The message of the cross is foolishness to those who are perishing, but to us who are being saved it is the power of God.”1 Corinthians 1:18
Today, September 14, I join with many Christians around the world in observing “Holy Cross Day.” The history of this festival is quite interesting. It begins back in the year 335 in Jerusalem. The traditional story is that St. Helena, Emperor Constantine’s mother, discovered the true cross on which Christ was crucified. A church was built on this site where Christ was crucified, and the actual cross was housed there. 300 years later, Jerusalem was sacked by the Persians, and the church was destroyed and the cross taken. Emperor Heraclius recovered the cross, and on this day in 629, returned it to Jerusalem.

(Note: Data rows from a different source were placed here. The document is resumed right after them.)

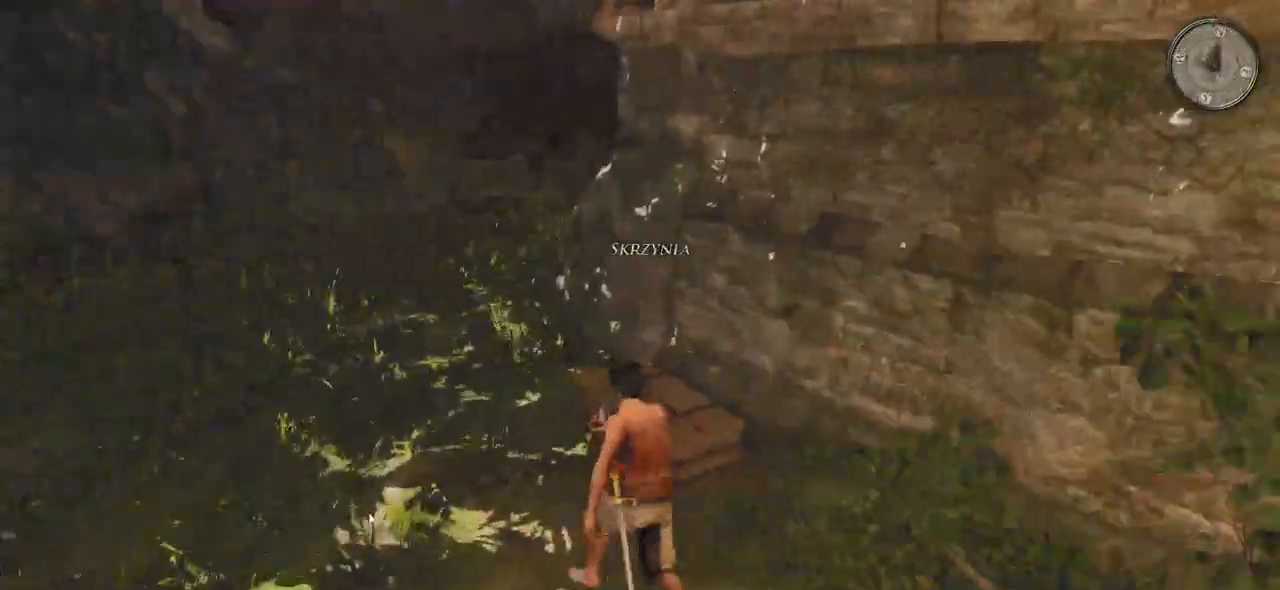
{"keys": [], "mouse": [], "events": [[260, "a", "up"], [340, "mouse_left", "down"], [360, "w", "up"], [500, "mouse_left", "up"]]}
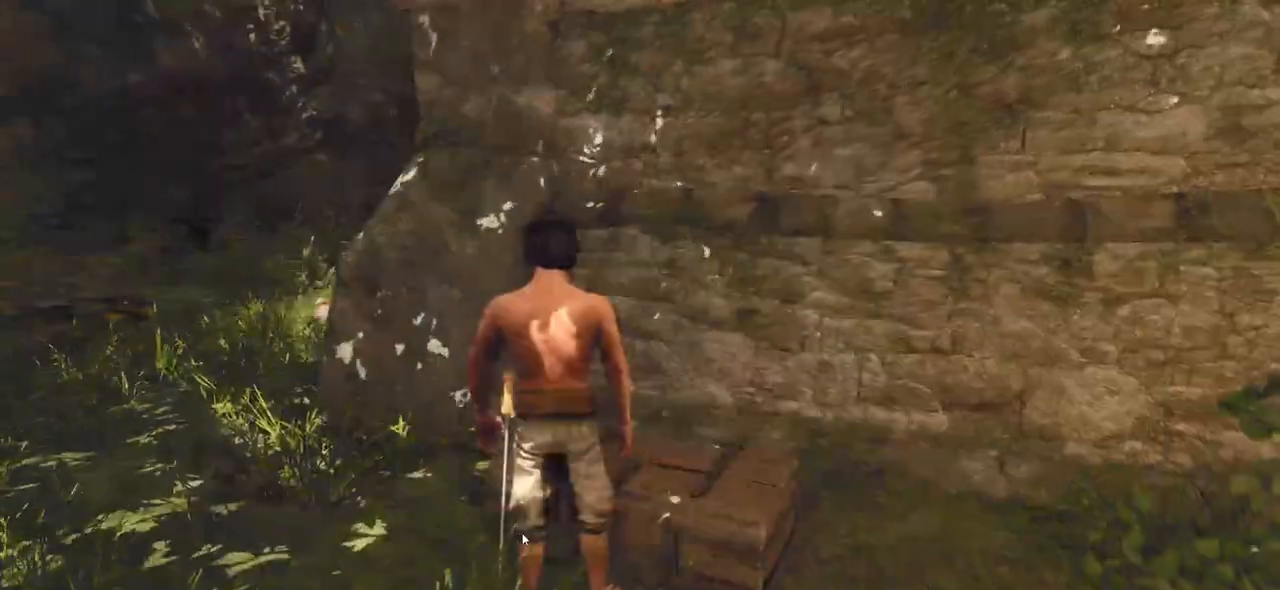
{"keys": [], "mouse": [], "events": []}
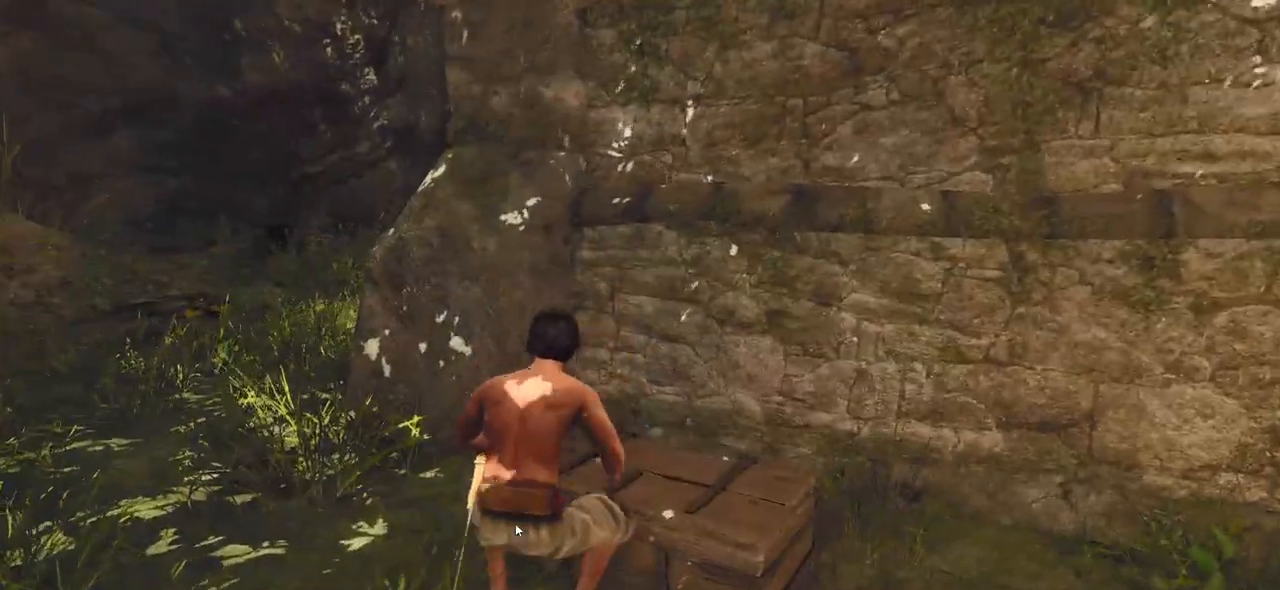
{"keys": [], "mouse": [], "events": []}
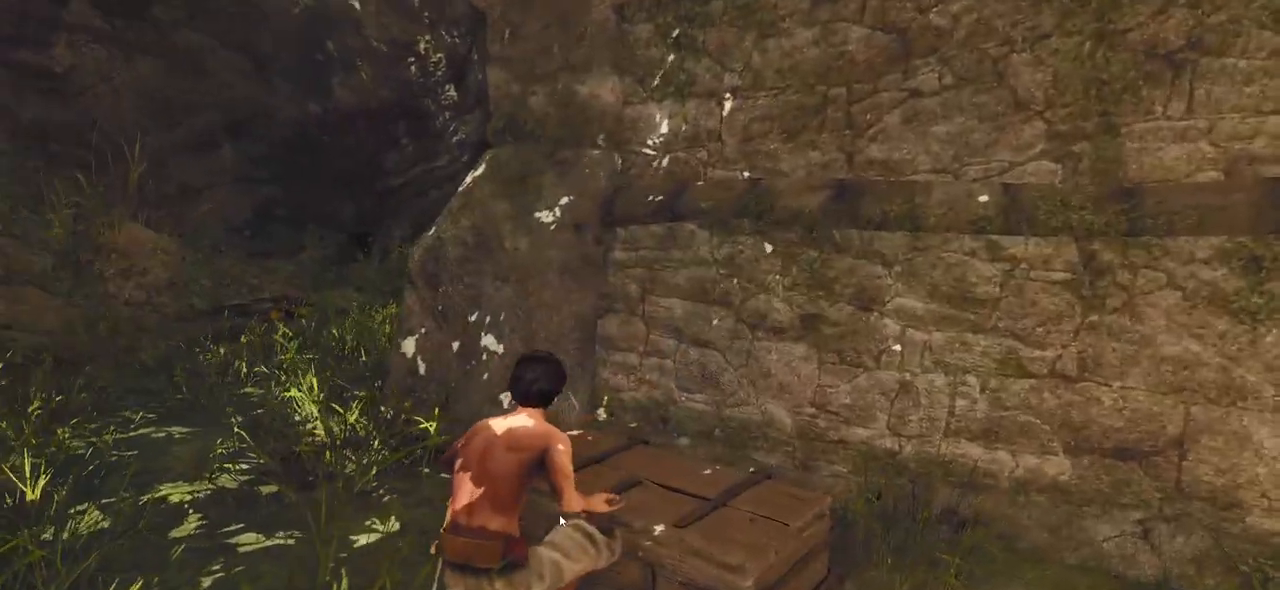
{"keys": [], "mouse": [], "events": []}
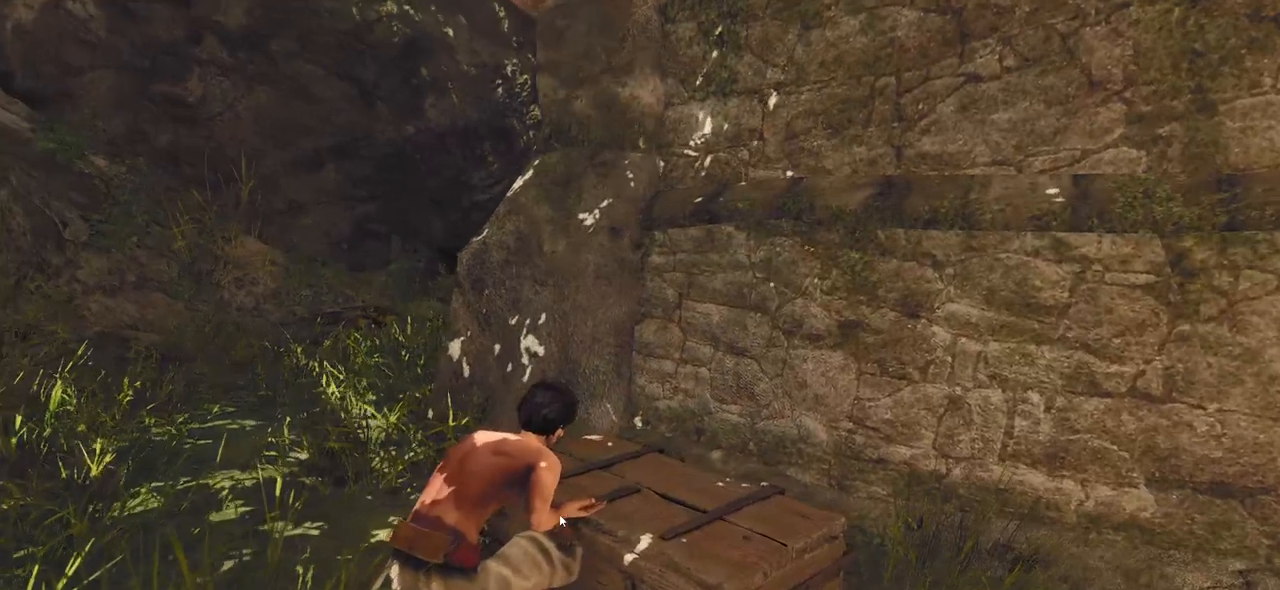
{"keys": [], "mouse": [], "events": []}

According to an ancient tradition, the Emperor, in his richest clothing, tried to carry the cross in procession from Jerusalem to Mount Calvary. The tradition says that when he tried to lift the cross, he found that it was too heavy and he could not lift it up. The bishop of Jerusalem, seeing this, told the Emperor that the only way to carry the cross was to do it as Christ had done it. So the Emperor changed into the simple clothing of a pilgrim and he took off his shoes. It was only then that he was able to carry the Holy Cross to the top of Mount Calvary.
This story, I think, shows us a tension that the church has always had with respect to its greatest symbol, the cross. We want to celebrate the cross as the triumph of God’s love. We want to lift high the cross. And of course we should. But when we do, we are tempted to turn the cross into a symbol of glory and power, rather than a symbol of suffering and love. We want the cross to be a glorious symbol of our amazing God. We want to put on our best clothing, and build our finest buildings, and make the cross the symbol of glory and power and majesty. But like Emperor Heraclius, we find that the cross is too heavy when we try to lift it in our way. We can’t do it. Instead, we must humble ourselves. We must admit that the cross is a symbol of suffering and even death, and it is only through our suffering and death to our old way of life and old way of seeing the world that we can take up the cross and carry it ourselves. We can only lift high the cross through the divinely-chosen way of humility and service.
This is, of course, foolishness to the world, and sometimes to us. And this is why this is a rather foolish festival. There is no getting around it. To the world, we are foolish to celebrate a festival which lifts up a symbol of humiliation and weakness for all the world to see. But to us? It is the power of God. This is why I keep coming back to Paul’s First Letter to the Corinthians, especially today – to remember Paul’s words that the message of the cross might seem foolish to the world, but to us it will always be the power of God and the wisdom of God.